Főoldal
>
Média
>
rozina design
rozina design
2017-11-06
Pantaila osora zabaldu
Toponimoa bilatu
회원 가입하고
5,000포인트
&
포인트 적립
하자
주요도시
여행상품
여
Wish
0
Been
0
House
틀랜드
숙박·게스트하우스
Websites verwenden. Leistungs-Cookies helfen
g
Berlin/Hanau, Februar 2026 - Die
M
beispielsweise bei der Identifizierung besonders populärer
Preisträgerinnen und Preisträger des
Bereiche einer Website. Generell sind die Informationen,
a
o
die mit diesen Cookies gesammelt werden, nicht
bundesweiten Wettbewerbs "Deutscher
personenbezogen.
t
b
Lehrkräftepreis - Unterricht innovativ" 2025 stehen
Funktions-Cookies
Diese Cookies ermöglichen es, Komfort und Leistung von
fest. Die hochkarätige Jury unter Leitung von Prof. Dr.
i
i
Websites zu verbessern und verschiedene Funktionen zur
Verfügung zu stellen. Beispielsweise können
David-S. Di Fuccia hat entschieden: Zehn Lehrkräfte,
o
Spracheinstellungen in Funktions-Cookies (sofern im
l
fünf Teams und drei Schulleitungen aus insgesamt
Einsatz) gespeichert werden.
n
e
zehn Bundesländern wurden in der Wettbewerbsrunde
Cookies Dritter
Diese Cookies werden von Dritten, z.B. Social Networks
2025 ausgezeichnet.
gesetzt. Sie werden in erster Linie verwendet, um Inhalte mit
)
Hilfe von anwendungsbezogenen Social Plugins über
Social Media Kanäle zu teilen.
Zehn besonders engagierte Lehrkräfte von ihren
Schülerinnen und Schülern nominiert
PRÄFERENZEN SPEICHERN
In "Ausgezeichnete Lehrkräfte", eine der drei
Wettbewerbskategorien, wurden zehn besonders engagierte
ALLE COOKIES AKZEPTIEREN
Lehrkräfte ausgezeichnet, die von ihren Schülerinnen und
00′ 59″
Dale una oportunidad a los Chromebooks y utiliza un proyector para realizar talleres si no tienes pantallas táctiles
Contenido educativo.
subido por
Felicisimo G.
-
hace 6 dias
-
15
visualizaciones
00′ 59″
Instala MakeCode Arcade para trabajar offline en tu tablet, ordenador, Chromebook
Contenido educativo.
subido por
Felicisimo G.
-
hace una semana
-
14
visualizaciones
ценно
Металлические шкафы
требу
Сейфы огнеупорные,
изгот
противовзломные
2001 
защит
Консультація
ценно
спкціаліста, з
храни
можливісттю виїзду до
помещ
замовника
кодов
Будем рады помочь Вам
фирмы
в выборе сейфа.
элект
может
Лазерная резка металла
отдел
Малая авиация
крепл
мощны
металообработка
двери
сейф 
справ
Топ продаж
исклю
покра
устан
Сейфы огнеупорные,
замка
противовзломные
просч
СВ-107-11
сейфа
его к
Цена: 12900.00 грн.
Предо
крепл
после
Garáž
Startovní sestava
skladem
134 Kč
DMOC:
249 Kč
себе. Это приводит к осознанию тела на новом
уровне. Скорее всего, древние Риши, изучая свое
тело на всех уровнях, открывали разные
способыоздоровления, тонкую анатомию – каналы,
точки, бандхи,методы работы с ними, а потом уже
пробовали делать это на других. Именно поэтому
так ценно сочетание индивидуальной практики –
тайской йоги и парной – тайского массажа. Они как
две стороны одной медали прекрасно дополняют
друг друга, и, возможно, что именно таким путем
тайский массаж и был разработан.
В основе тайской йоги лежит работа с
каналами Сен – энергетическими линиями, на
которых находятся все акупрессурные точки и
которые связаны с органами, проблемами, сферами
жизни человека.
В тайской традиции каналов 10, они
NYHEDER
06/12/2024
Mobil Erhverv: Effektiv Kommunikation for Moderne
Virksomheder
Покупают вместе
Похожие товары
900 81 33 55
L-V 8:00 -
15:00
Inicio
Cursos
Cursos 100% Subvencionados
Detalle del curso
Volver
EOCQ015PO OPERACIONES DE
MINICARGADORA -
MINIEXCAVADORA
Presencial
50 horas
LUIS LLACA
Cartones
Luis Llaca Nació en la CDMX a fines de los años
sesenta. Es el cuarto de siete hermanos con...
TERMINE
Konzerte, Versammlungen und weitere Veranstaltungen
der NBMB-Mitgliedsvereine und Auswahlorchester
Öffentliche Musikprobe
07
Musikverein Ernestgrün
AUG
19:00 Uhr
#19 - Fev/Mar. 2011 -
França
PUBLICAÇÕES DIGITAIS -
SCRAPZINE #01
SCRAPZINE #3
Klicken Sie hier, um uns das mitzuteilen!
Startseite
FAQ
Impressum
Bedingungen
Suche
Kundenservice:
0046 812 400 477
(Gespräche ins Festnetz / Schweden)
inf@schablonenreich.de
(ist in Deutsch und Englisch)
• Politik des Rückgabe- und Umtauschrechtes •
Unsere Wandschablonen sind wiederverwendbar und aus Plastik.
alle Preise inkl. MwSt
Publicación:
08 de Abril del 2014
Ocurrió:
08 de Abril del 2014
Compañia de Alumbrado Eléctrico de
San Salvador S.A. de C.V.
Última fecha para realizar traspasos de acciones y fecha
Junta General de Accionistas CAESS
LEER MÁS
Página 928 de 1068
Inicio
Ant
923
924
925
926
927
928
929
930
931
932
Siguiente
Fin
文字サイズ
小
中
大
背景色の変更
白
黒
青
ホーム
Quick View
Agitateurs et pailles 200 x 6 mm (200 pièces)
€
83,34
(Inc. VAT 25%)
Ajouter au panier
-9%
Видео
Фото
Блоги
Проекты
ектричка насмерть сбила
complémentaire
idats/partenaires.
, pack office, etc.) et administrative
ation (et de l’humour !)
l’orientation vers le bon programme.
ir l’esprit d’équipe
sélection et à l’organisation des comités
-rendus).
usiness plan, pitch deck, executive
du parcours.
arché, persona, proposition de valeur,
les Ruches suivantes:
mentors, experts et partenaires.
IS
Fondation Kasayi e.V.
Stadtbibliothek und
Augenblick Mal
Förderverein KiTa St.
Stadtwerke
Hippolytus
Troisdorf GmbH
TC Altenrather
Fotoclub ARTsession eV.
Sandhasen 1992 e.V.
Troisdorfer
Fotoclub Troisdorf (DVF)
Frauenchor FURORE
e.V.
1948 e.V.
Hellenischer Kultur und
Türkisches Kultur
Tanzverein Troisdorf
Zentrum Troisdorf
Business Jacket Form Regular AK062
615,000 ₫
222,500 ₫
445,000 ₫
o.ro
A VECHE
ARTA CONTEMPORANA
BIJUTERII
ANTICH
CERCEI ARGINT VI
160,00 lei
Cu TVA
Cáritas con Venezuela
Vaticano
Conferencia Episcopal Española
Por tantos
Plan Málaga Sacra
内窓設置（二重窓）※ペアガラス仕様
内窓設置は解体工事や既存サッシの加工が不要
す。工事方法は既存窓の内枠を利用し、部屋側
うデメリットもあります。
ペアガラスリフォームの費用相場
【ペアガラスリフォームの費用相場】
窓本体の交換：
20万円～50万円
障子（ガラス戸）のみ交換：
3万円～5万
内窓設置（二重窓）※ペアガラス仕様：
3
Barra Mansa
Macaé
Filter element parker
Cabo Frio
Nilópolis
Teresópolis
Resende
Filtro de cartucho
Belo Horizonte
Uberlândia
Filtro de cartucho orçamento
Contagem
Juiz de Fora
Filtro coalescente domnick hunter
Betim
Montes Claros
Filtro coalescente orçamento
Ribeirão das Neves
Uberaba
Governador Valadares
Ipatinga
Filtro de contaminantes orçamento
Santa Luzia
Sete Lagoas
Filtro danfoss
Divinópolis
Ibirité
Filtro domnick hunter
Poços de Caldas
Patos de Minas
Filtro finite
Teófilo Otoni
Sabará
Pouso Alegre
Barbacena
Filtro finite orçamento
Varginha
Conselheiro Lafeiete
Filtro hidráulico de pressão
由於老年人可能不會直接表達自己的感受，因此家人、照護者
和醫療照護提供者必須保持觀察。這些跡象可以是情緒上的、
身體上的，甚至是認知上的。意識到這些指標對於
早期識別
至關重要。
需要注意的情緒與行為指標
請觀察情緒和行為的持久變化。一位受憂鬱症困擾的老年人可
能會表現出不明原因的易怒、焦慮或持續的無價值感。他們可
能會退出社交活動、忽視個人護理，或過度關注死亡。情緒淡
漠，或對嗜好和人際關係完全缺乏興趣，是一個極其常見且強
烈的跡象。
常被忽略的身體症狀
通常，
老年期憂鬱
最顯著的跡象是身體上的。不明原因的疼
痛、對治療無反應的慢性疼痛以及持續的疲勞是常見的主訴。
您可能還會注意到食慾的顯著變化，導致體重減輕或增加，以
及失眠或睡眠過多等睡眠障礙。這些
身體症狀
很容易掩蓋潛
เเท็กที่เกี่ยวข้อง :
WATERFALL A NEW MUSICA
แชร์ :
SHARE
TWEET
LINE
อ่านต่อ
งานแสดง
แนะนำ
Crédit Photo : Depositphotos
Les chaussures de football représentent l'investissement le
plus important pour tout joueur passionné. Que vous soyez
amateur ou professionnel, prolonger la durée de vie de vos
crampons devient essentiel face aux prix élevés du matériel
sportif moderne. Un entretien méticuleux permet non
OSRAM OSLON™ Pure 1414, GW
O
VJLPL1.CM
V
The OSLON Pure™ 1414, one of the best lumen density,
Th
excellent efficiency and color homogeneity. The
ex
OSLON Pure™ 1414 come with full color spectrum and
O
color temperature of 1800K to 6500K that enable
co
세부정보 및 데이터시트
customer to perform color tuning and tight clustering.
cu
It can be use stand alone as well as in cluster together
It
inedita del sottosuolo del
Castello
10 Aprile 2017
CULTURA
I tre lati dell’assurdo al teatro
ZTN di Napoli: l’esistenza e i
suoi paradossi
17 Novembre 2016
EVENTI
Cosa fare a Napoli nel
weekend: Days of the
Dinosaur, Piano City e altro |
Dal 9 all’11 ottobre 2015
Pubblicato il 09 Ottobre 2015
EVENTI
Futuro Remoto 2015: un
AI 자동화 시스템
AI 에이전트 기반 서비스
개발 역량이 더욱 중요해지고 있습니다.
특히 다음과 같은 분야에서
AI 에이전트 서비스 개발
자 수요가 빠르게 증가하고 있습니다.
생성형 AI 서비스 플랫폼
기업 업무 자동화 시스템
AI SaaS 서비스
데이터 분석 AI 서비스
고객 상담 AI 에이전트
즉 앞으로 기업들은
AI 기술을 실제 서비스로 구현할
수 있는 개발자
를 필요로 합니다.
======
*Exercise directions*. Output each line exactly, from the first line of the data down to the line that contains "2025 ausgezeichnet.", both included.

*Response*.
Főoldal
>
Média
>
rozina design
rozina design
2017-11-06
Pantaila osora zabaldu
Toponimoa bilatu
회원 가입하고
5,000포인트
&
포인트 적립
하자
주요도시
여행상품
여
Wish
0
Been
0
House
틀랜드
숙박·게스트하우스
Websites verwenden. Leistungs-Cookies helfen
g
Berlin/Hanau, Februar 2026 - Die
M
beispielsweise bei der Identifizierung besonders populärer
Preisträgerinnen und Preisträger des
Bereiche einer Website. Generell sind die Informationen,
a
o
die mit diesen Cookies gesammelt werden, nicht
bundesweiten Wettbewerbs "Deutscher
personenbezogen.
t
b
Lehrkräftepreis - Unterricht innovativ" 2025 stehen
Funktions-Cookies
Diese Cookies ermöglichen es, Komfort und Leistung von
fest. Die hochkarätige Jury unter Leitung von Prof. Dr.
i
i
Websites zu verbessern und verschiedene Funktionen zur
Verfügung zu stellen. Beispielsweise können
David-S. Di Fuccia hat entschieden: Zehn Lehrkräfte,
o
Spracheinstellungen in Funktions-Cookies (sofern im
l
fünf Teams und drei Schulleitungen aus insgesamt
Einsatz) gespeichert werden.
n
e
zehn Bundesländern wurden in der Wettbewerbsrunde
Cookies Dritter
Diese Cookies werden von Dritten, z.B. Social Networks
2025 ausgezeichnet.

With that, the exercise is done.